* Data rows
-----

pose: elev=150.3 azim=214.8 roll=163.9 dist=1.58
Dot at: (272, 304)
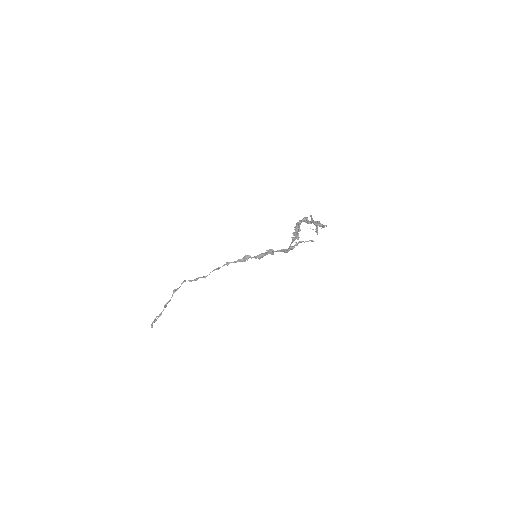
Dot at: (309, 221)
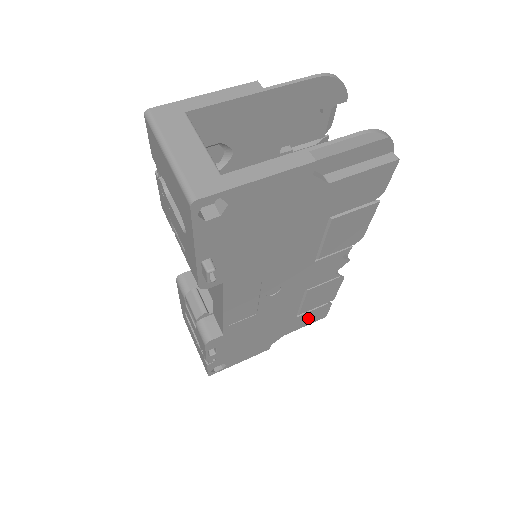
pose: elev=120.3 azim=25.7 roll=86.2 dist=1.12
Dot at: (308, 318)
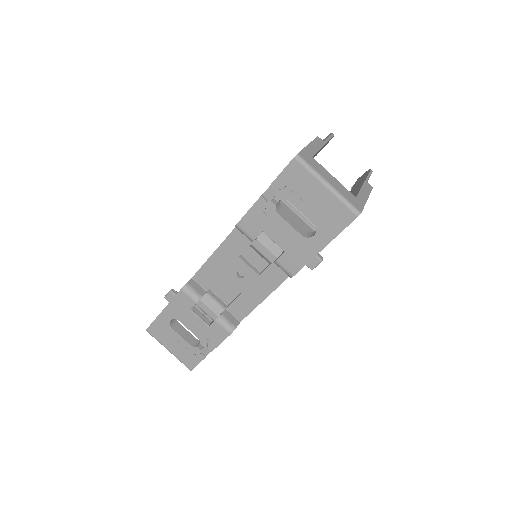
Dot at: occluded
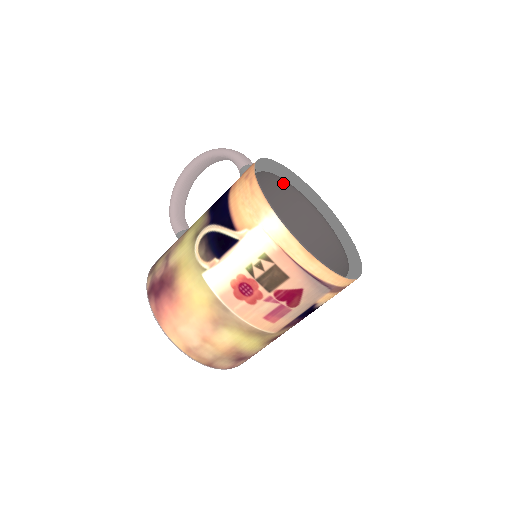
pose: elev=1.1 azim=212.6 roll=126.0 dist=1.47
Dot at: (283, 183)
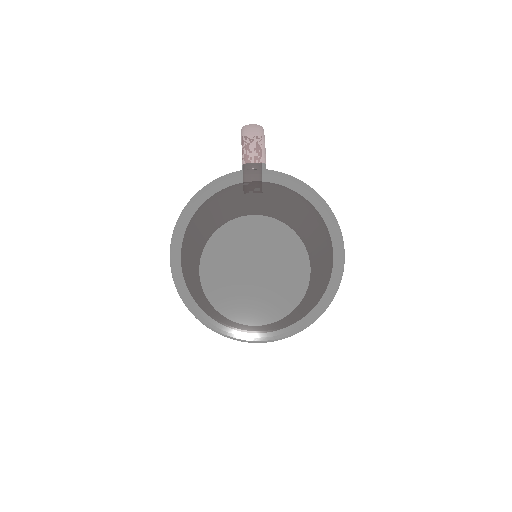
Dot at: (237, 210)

-----

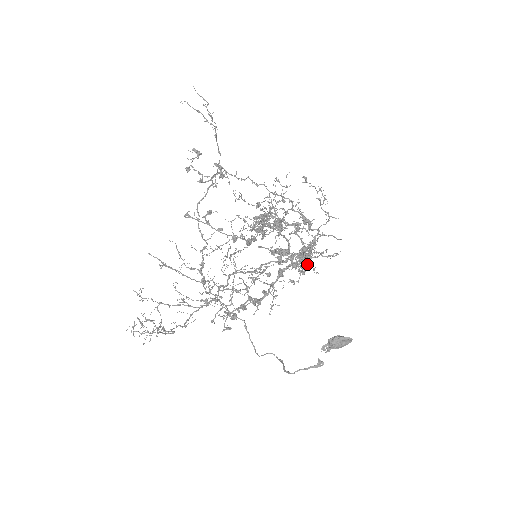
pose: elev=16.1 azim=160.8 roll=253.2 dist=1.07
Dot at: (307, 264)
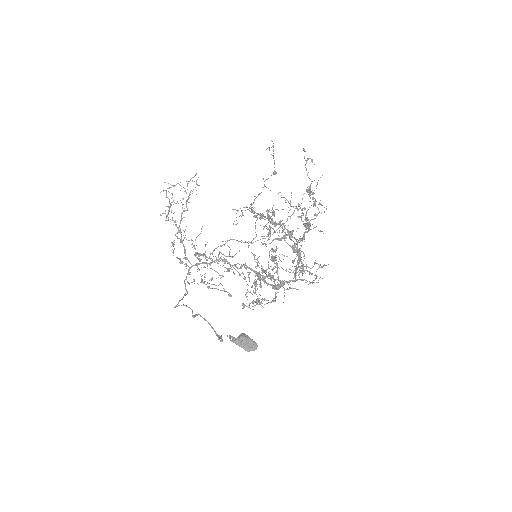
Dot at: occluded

-----

* Problem
Locate every line in the records that contains the string "elev", matching case exactly, and copy each of those lines.

* Reply
pose: elev=150.3 azim=214.8 roll=163.9 dist=1.58
pose: elev=120.3 azim=25.7 roll=86.2 dist=1.12
pose: elev=1.1 azim=212.6 roll=126.0 dist=1.47
pose: elev=16.1 azim=160.8 roll=253.2 dist=1.07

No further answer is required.